Goal of the exercise:
Look below for the line containing "text: (1671, 369)" and the line containing "fill: (1666, 849) -> (1542, 786), added"; repeat exactly those two lines and all lines between them, and nothing else.
╭─ Exercise inputs
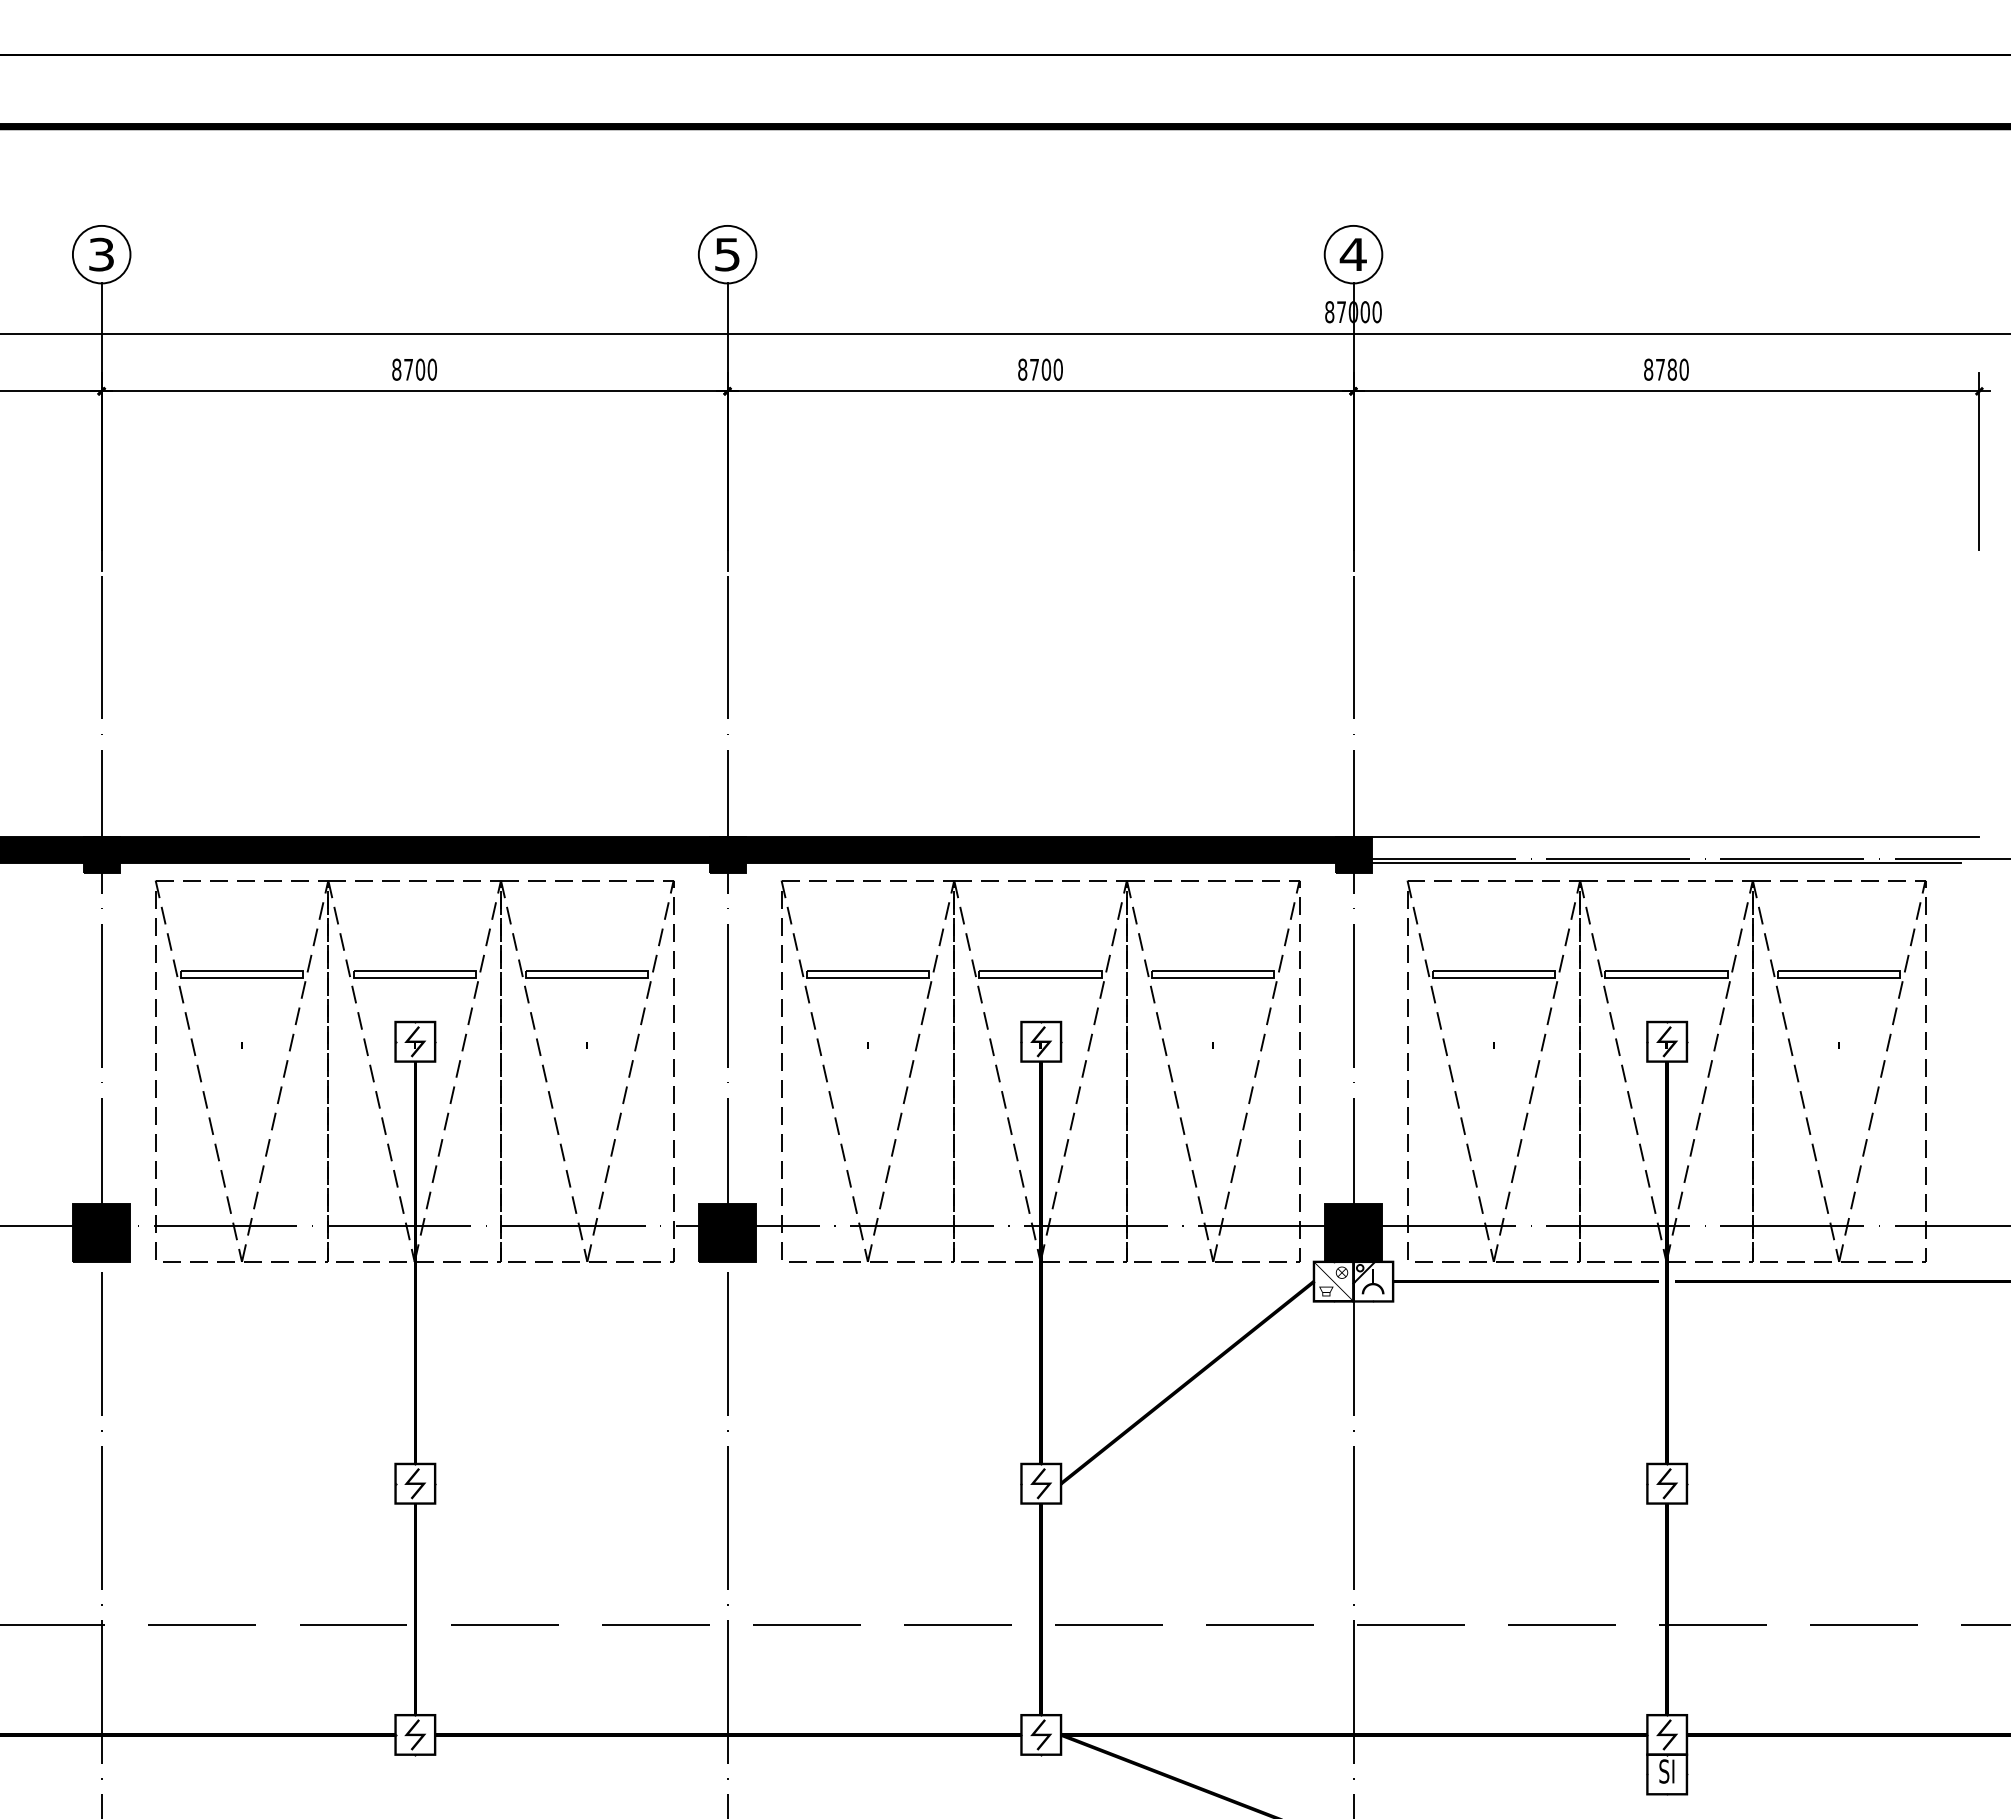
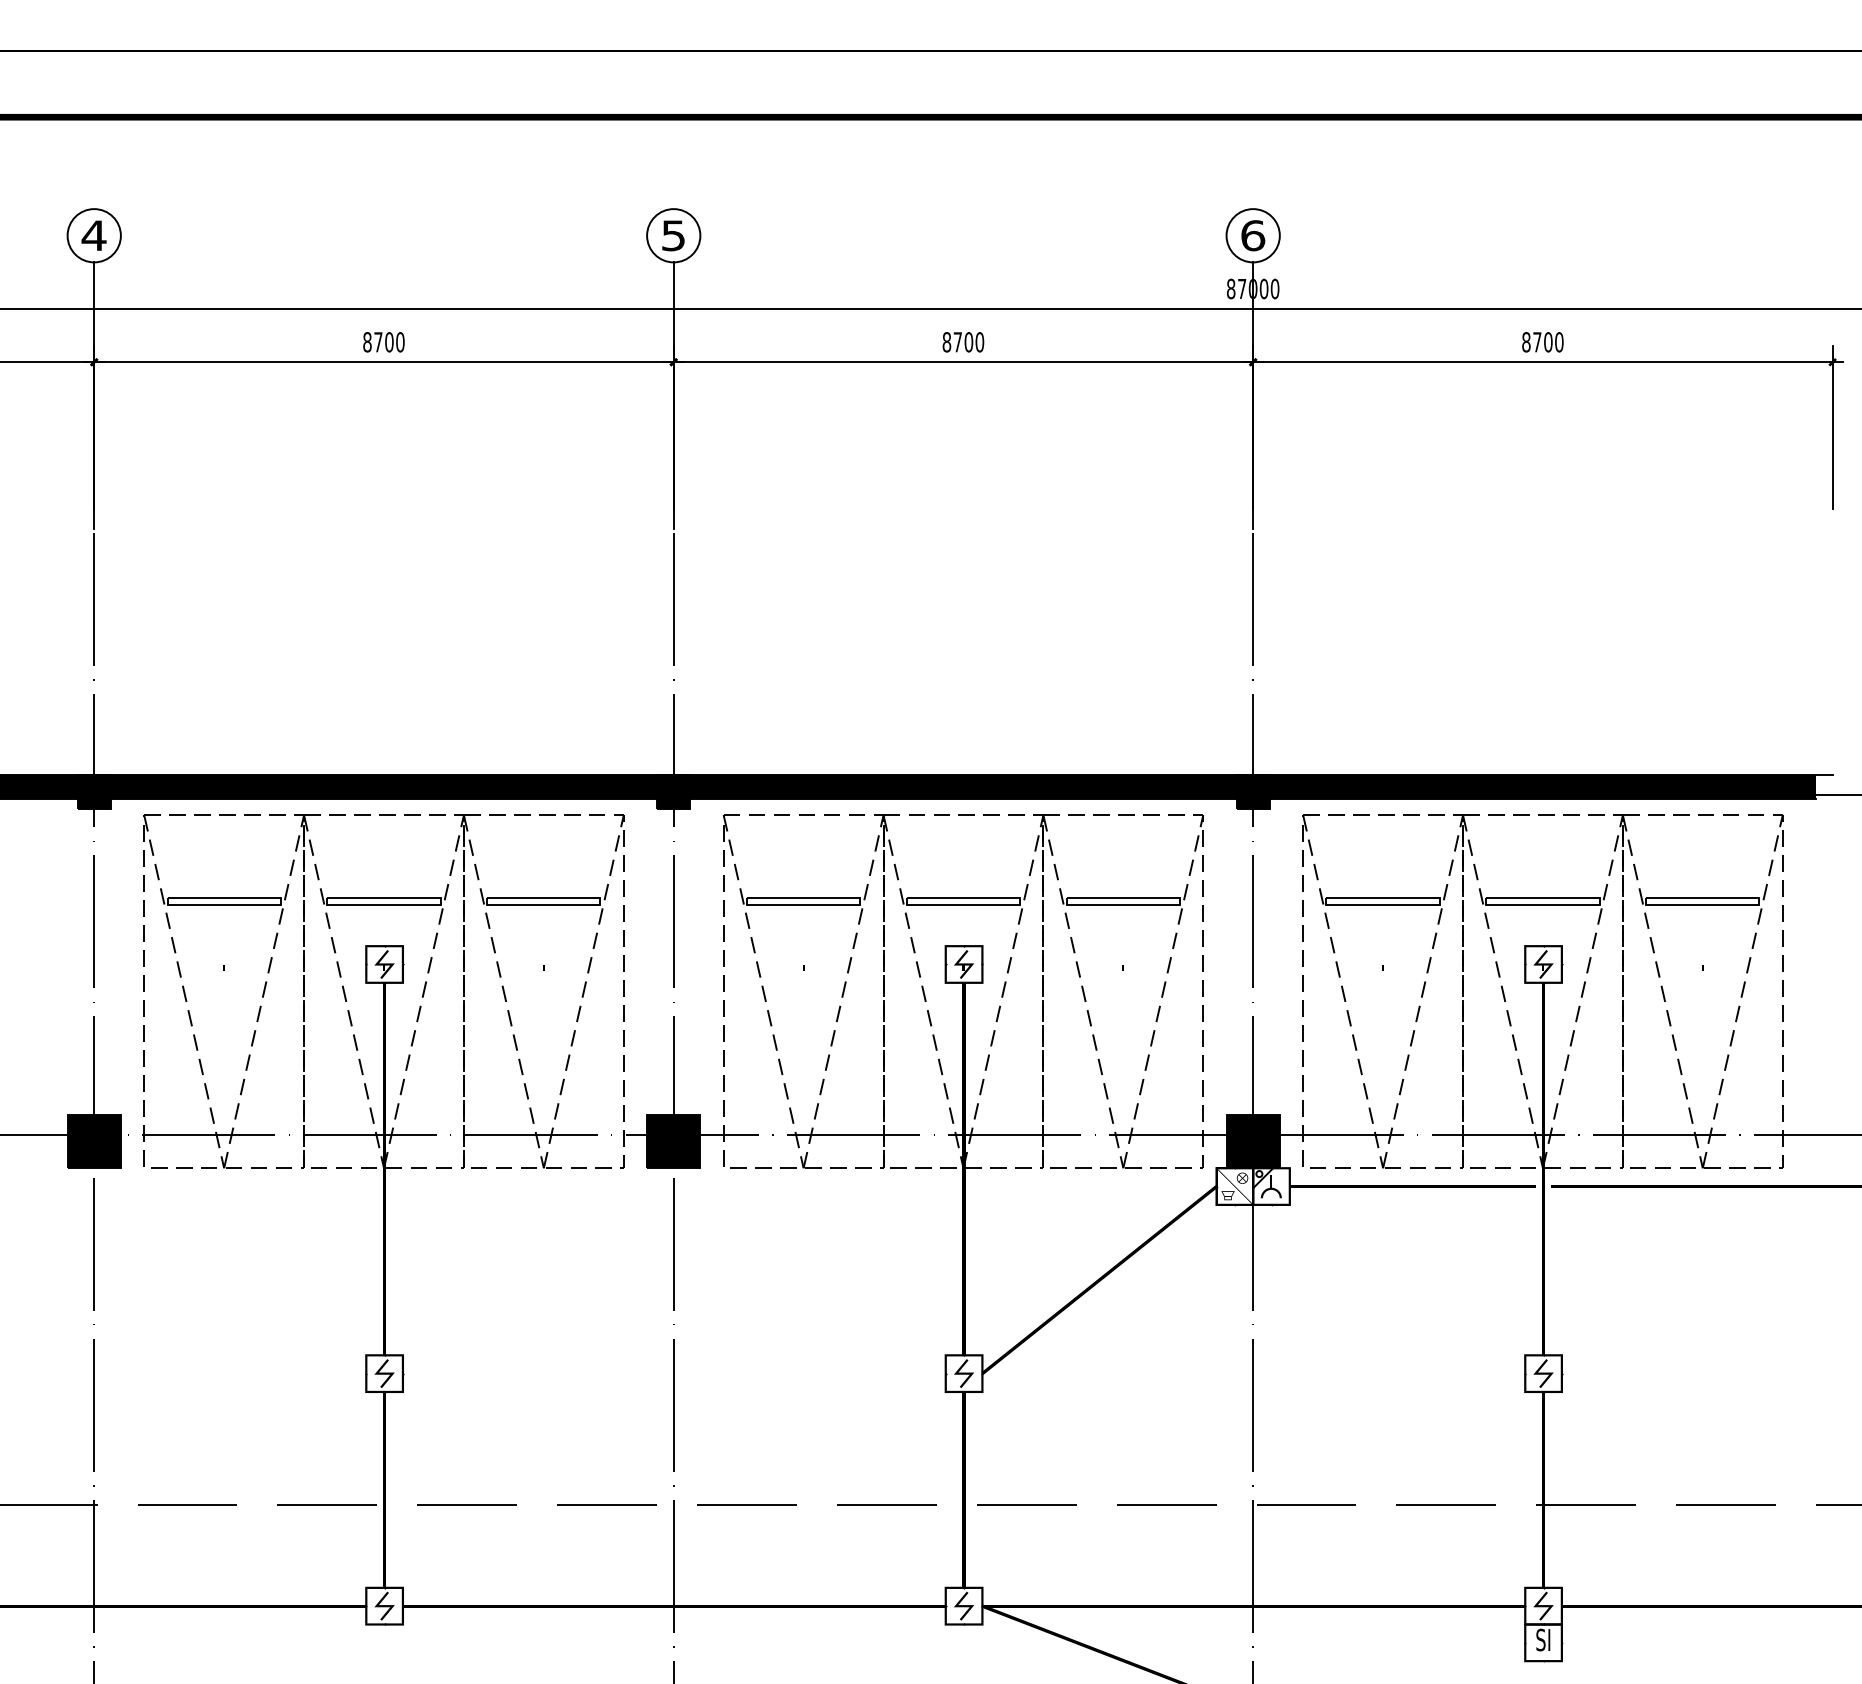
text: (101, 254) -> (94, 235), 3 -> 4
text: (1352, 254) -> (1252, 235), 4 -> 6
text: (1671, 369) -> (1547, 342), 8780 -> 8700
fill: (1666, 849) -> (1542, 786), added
╰─
╭─ Exercise inputs
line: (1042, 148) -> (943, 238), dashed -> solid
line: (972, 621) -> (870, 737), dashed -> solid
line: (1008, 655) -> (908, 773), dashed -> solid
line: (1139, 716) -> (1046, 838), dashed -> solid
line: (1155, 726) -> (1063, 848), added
╰─
Response area:
text: (1671, 369) -> (1547, 342), 8780 -> 8700
fill: (1666, 849) -> (1542, 786), added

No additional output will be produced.